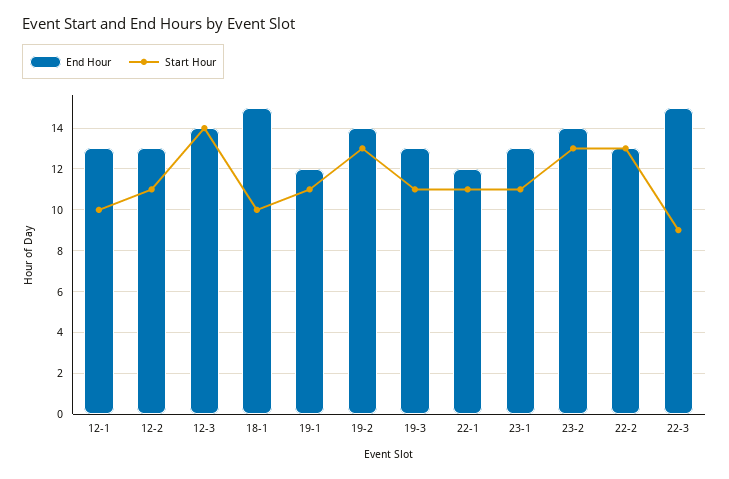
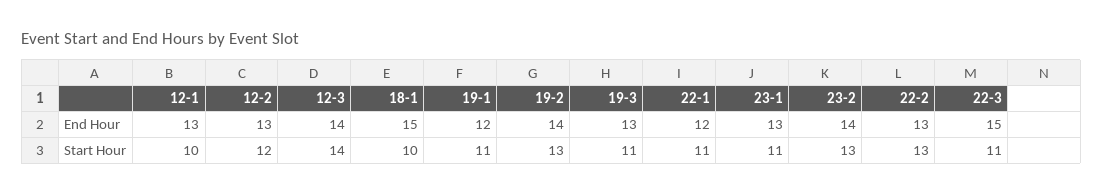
  {
    "End Hour": {
      "12-1": 13,
      "12-2": 13,
      "12-3": 14,
      "18-1": 15,
      "19-1": 12,
      "19-2": 14,
      "19-3": 13,
      "22-1": 12,
      "23-1": 13,
      "23-2": 14,
      "22-2": 13,
      "22-3": 15
    },
    "Start Hour": {
      "12-1": 10,
-     "12-2": 11,
+     "12-2": 12,
      "12-3": 14,
      "18-1": 10,
      "19-1": 11,
      "19-2": 13,
      "19-3": 11,
      "22-1": 11,
      "23-1": 11,
      "23-2": 13,
      "22-2": 13,
-     "22-3": 9
+     "22-3": 11
    }
  }

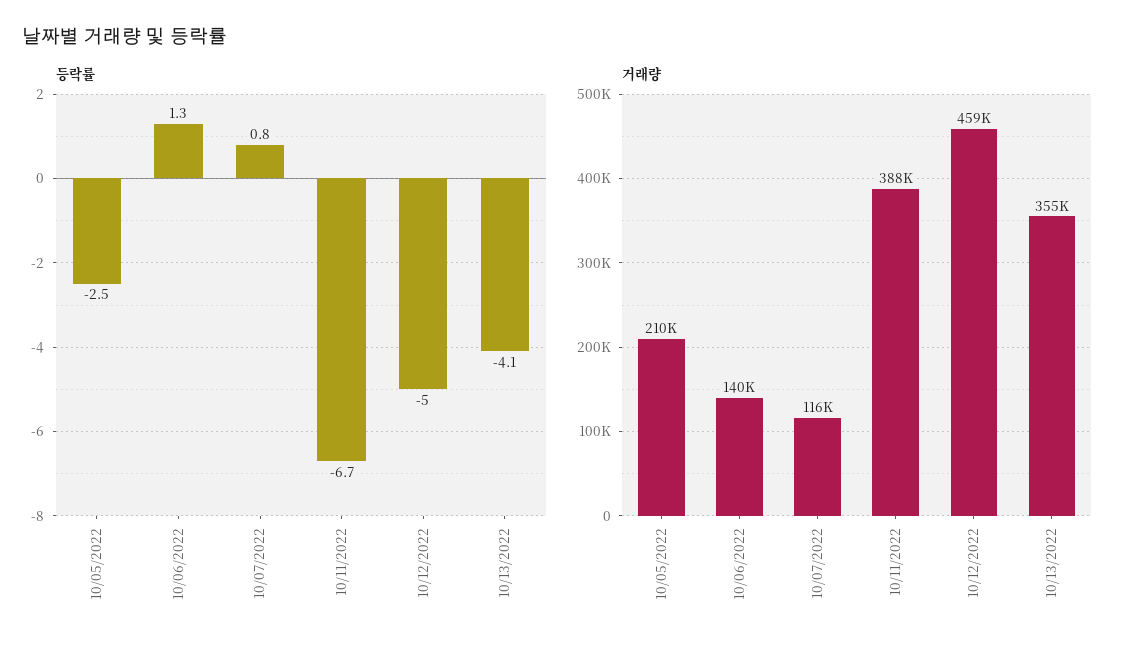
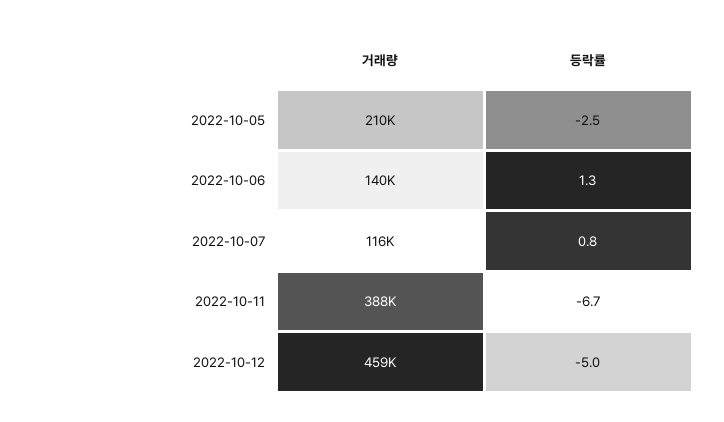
  {
    "등락률": {
      "10/05/2022": -2.5,
      "10/06/2022": 1.3,
      "10/07/2022": 0.8,
      "10/11/2022": -6.7,
-     "10/12/2022": -5,
+     "10/12/2022": -5
-     "10/13/2022": -4.1
    },
    "거래량": {
      "10/05/2022": 210000,
      "10/06/2022": 140000,
      "10/07/2022": 116000,
      "10/11/2022": 388000,
-     "10/12/2022": 459000,
+     "10/12/2022": 459000
-     "10/13/2022": 355000
    }
  }

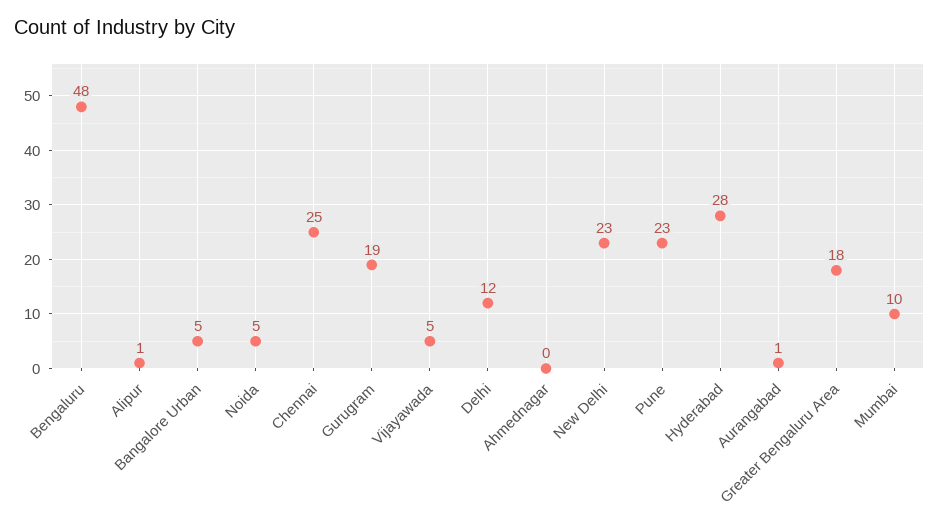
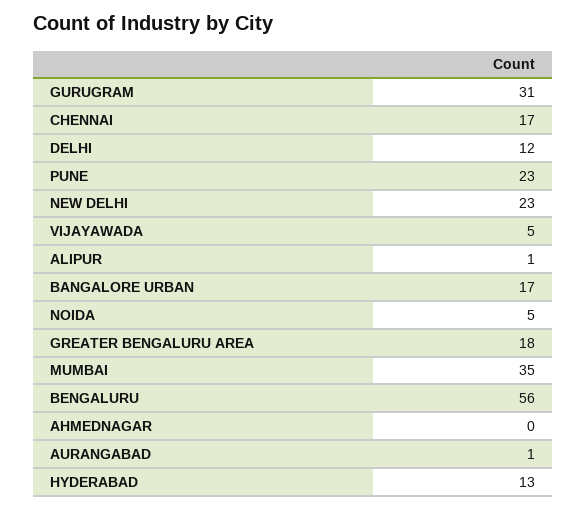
  {
-   "Bengaluru": 48,
+   "Bengaluru": 56,
    "Alipur": 1,
-   "Bangalore Urban": 5,
+   "Bangalore Urban": 17,
    "Noida": 5,
-   "Chennai": 25,
+   "Chennai": 17,
-   "Gurugram": 19,
+   "Gurugram": 31,
    "Vijayawada": 5,
    "Delhi": 12,
    "Ahmednagar": 0,
    "New Delhi": 23,
    "Pune": 23,
-   "Hyderabad": 28,
+   "Hyderabad": 13,
    "Aurangabad": 1,
    "Greater Bengaluru Area": 18,
-   "Mumbai": 10
+   "Mumbai": 35
  }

--------------------------------

Work request: Exact copy, no pictures: return the entries word for word.

Reply to the task:
  {
    "End Hour": {
      "12-1": 13,
      "12-2": 13,
      "12-3": 14,
      "18-1": 15,
      "19-1": 12,
      "19-2": 14,
      "19-3": 13,
      "22-1": 12,
      "23-1": 13,
      "23-2": 14,
      "22-2": 13,
      "22-3": 15
    },
    "Start Hour": {
      "12-1": 10,
-     "12-2": 11,
+     "12-2": 12,
      "12-3": 14,
      "18-1": 10,
      "19-1": 11,
      "19-2": 13,
      "19-3": 11,
      "22-1": 11,
      "23-1": 11,
      "23-2": 13,
      "22-2": 13,
-     "22-3": 9
+     "22-3": 11
    }
  }

  {
    "등락률": {
      "10/05/2022": -2.5,
      "10/06/2022": 1.3,
      "10/07/2022": 0.8,
      "10/11/2022": -6.7,
-     "10/12/2022": -5,
+     "10/12/2022": -5
-     "10/13/2022": -4.1
    },
    "거래량": {
      "10/05/2022": 210000,
      "10/06/2022": 140000,
      "10/07/2022": 116000,
      "10/11/2022": 388000,
-     "10/12/2022": 459000,
+     "10/12/2022": 459000
-     "10/13/2022": 355000
    }
  }

  {
-   "Bengaluru": 48,
+   "Bengaluru": 56,
    "Alipur": 1,
-   "Bangalore Urban": 5,
+   "Bangalore Urban": 17,
    "Noida": 5,
-   "Chennai": 25,
+   "Chennai": 17,
-   "Gurugram": 19,
+   "Gurugram": 31,
    "Vijayawada": 5,
    "Delhi": 12,
    "Ahmednagar": 0,
    "New Delhi": 23,
    "Pune": 23,
-   "Hyderabad": 28,
+   "Hyderabad": 13,
    "Aurangabad": 1,
    "Greater Bengaluru Area": 18,
-   "Mumbai": 10
+   "Mumbai": 35
  }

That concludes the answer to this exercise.